A new refinement standard targets window contains only four columns, wavelength or frequency, operator, required value and type. Frequently these are all that is required.
Other attributes of the targets are set to default values. Incident angle is zero, weights are all unity and tolerances have their default values. Targets may be either equality targets or inequality targets. This is specified by the operator.
The other target attributes can be activated by the menu item, Display Setup > in the File menu. The sub-menu that appears has the following entries, Context, Incident Angle, Weight, Tolerance, Derivative, Link and Current Value. Note that Context only appears for Design Targets.
Selecting all of these gives a window similar to the following.
Context specifies the design context in which the target applies.
Incident Angle is measured in the current incident angle units and when the incident angle column is present the polarization column (Pol) is also automatically activated.
The Weight column controls the relative importance of each target. The larger the value of the weight of a target relative to others, the more the refinement will be driven by the performance at that target.
The Target Tolerance column indicates the relative acceptable error magnitude of each target. For each target, the difference between the required value and actual value is divided by the tolerance. When the Type of a target is changed, the default tolerance for the target type will be inserted in Target Tolerance column. The default tolerance values may be edited by selecting Tolerances from the Options menu.

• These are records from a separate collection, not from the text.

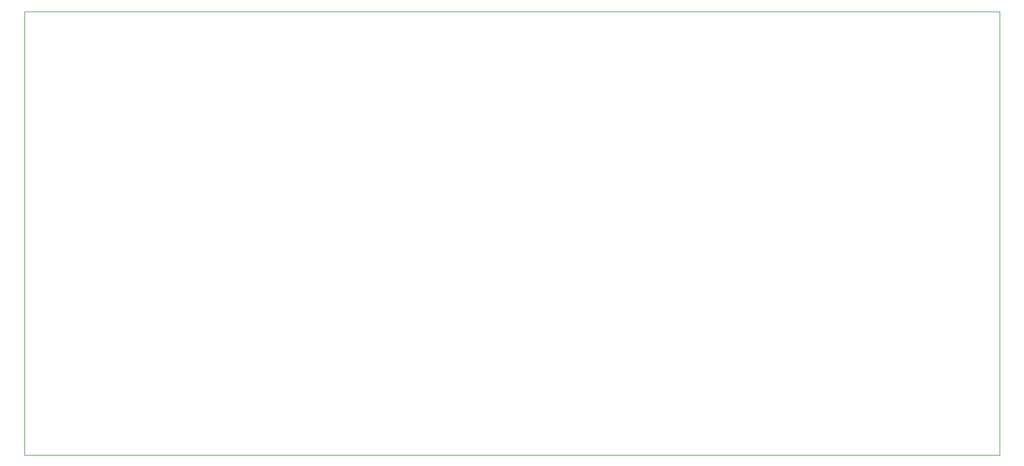
<source format=gbr>
G04 #@! TF.GenerationSoftware,KiCad,Pcbnew,(5.1.5-0-10_14)*
G04 #@! TF.CreationDate,2020-09-21T09:07:14+02:00*
G04 #@! TF.ProjectId,8xrj45,3878726a-3435-42e6-9b69-6361645f7063,rev?*
G04 #@! TF.SameCoordinates,PX621abf0PY26c1e00*
G04 #@! TF.FileFunction,Profile,NP*
%FSLAX46Y46*%
G04 Gerber Fmt 4.6, Leading zero omitted, Abs format (unit mm)*
G04 Created by KiCad (PCBNEW (5.1.5-0-10_14)) date 2020-09-21 09:07:14*
%MOMM*%
%LPD*%
G04 APERTURE LIST*
%ADD10C,0.050000*%
G04 APERTURE END LIST*
D10*
X0Y0D02*
X2540000Y0D01*
X0Y-64770000D02*
X0Y0D01*
X2540000Y-64770000D02*
X0Y-64770000D01*
X142240000Y-64770000D02*
X2540000Y-64770000D01*
X142240000Y0D02*
X142240000Y-64770000D01*
X2540000Y0D02*
X142240000Y0D01*
M02*

</source>
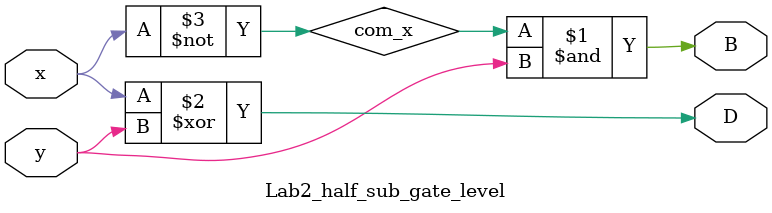
<source format=v>
module Lab2_half_sub_gate_level(output D, B, input x, y);
	wire com_x;
	not (com_x,x);
	and (B,com_x,y);
	xor (D,x,y);
endmodule 
</source>
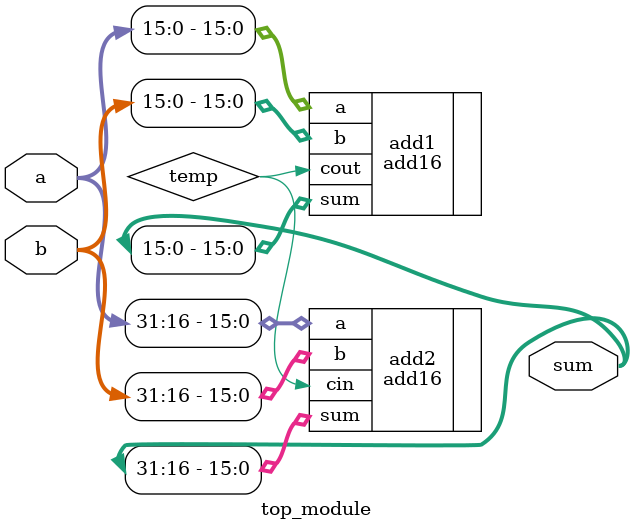
<source format=v>
module top_module(
    input [31:0] a,
    input [31:0] b,
    output [31:0] sum
);
    wire temp;
    add16 add1(.a(a[15:0]), .b(b[15:0]), .sum(sum[15:0]), .cout(temp));
    add16 add2(.a(a[31:16]), .b(b[31:16]), .sum(sum[31:16]), .cin(temp));
endmodule

</source>
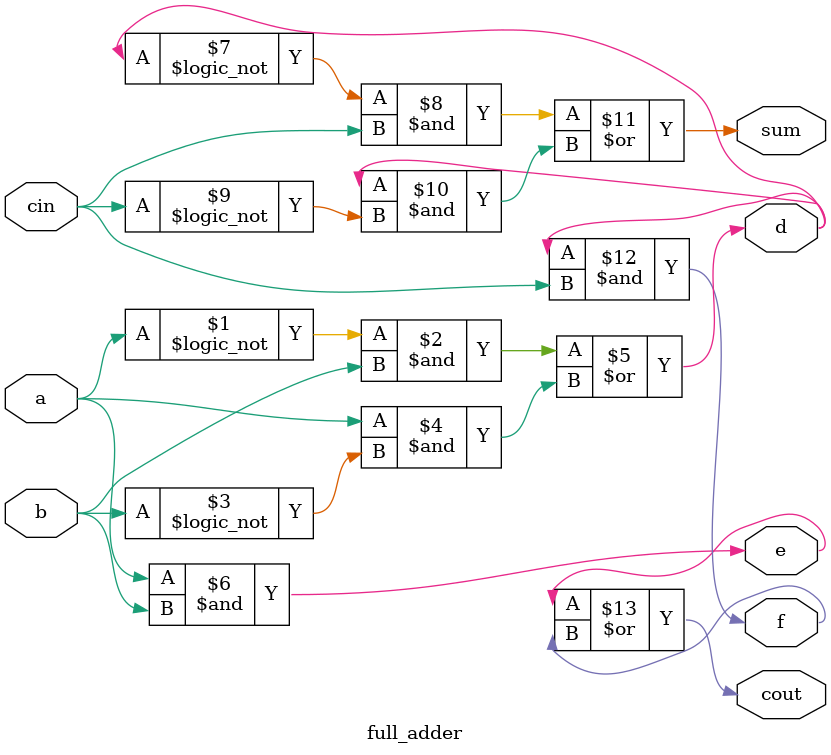
<source format=v>
`timescale 1ns / 1ps


module full_adder(a,b,cin,sum,cout,d,e,f);
    input a,b,cin;
    output sum,cout,d,e,f;
    
    assign d = (!a&b)|(a&!b);
    assign e = a&b;
    assign sum = (!d&cin)|(d&!cin);
    assign f = d&cin;
    assign cout = e|f;

    
endmodule

</source>
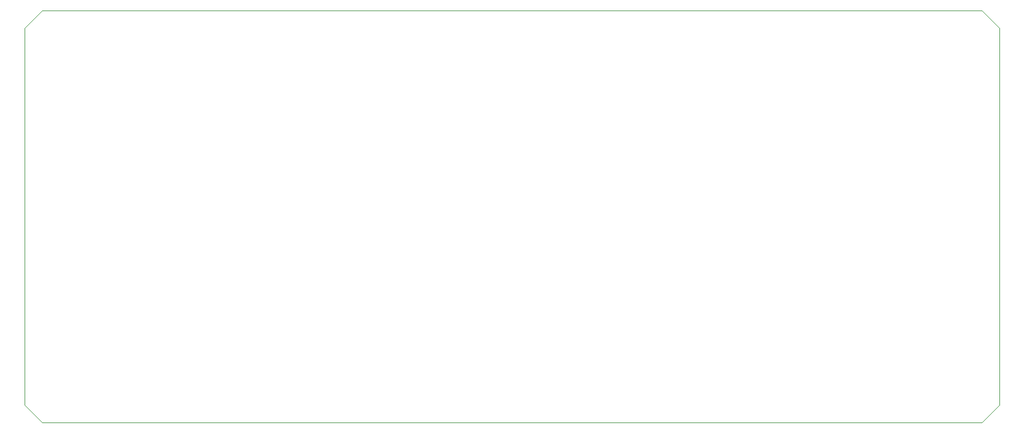
<source format=gm1>
G04 #@! TF.GenerationSoftware,KiCad,Pcbnew,7.0.10*
G04 #@! TF.CreationDate,2024-02-18T19:41:56-05:00*
G04 #@! TF.ProjectId,linearlight,6c696e65-6172-46c6-9967-68742e6b6963,rev?*
G04 #@! TF.SameCoordinates,Original*
G04 #@! TF.FileFunction,Profile,NP*
%FSLAX46Y46*%
G04 Gerber Fmt 4.6, Leading zero omitted, Abs format (unit mm)*
G04 Created by KiCad (PCBNEW 7.0.10) date 2024-02-18 19:41:56*
%MOMM*%
%LPD*%
G01*
G04 APERTURE LIST*
G04 #@! TA.AperFunction,Profile*
%ADD10C,0.100000*%
G04 #@! TD*
G04 APERTURE END LIST*
D10*
X266700000Y-87630000D02*
X266700000Y-142240000D01*
X264160000Y-144780000D01*
X128270000Y-144780000D01*
X125730000Y-142240000D01*
X125730000Y-87630000D01*
X128270000Y-85090000D01*
X264160000Y-85090000D01*
X266700000Y-87630000D01*
M02*

</source>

The Derivative column lists the order of the derivative of the target type with respect to the independent variable that is either wavelength or frequency, whichever is listed in the first column. An order of zero indicates that no derivative is involved.
Link permits the assignment of relationships between targets. For example, it might be required that the reflectance at 525nm should be 4% greater than that at 550nm but that the absolute level of the reflectance be unimportant. To arrange this we first of all link the two targets together by giving each the identical link number, in this case unity. Note that as the link numbers are entered so the Required Value against the second linked target disappears and also that the number unity appears by default in the Link Multiplier column. Now we want the difference between the values to be 4% and so we set the multiplier for 550nm to -1 and the Required Value against 525nm to be 4%. By default the weight given to the combination is unity. It can be adjusted by forcing the appearance of the Weight column.
More than two values can be linked. The links are interpreted in this way.
πΏπππππ ππππ’π = οΏ½(πΏπππ ππ’ππ‘ππππππ Γ ππππ’π ππ πππ£ππ ππ¦ππ)
πΏπππ
πππππ‘ ππ’πππ‘πππ πππππππππ‘ = ππππβπ‘ Γ |π πππ’ππππ π£πππ’π β πΏπππππ ππππ’π|πππ€ππ
If all the types involved in a particular link are phases then the principal values of the phases will be used and the result will be expressed as the principal value. If only some of the values involved in a single link are phases (this may not make any physical sense) then the principal values of the individual phases will be derived but from then on the phases will be considered as simple numbers and the final result will be completely untreated.
As an example of a refinement operation that uses linking we can imagine that we want to derive a beam splitter coating with 50% reflectance at normal incidence over the region 400 to 700nm. We use ZnS and Na3AlF6 (cryolite) as materials on glass with air as incident medium. We use a starting design of nine layers of optical thickness 0.15 at 510nm with Na3AlF6 outermost.
We first set up a conventional set of targets, that is reflectance 50% from 400 to 700nm at intervals of 25nm. We use simplex with a starting thickness increment of 0.01.
The simplex during the refinement process eliminates two layers to yield a seven-layer design with Na3AlF6 outermost and a performance given by the thinner line (red) in the following plot.
Next we construct a set of targets that consist of absolute values of 50% at 400, 450, 500, 550, 600, 650 and 700nm, but we add separate links of 400 with 425nm, 525 with 575nm and 675 with 700nm each requiring zero difference between the values of
reflectance. The link multipliers, in other words, are set to 1 and -1. The weights are set at three, larger than the unity values for the individual targets, to emphasize the links. The arrangement is shown in the following table.
This maintains the nine layers of the design during the course of the simplex refinement with identical parameters and a much flatter performance is obtained. In the
plot below, the heavier line shows the performance of the design refined with linked targets.
Links give an added dimension to the refinement and synthesis specifications and increase greatly the power of the technique. However, a word of caution is appropriate. A performance specified with links can often be more difficult to achieve than one without, and so the convergence will take longer. It is also very easy to demand a completely unreasonable performance and in such a case the process will be very slow and the result disappointing.
The Current Value and Contribution columns provide data on the performance of the design for the current set of targets.
The Current Value column shows the actual design performance value for the target.
The Contribution column shows the % contribution of the target to the total merit figure.
The principal menu item that concerns us when the target window is active is the Edit menu. The other items are the usual general ones concerning the package as a whole.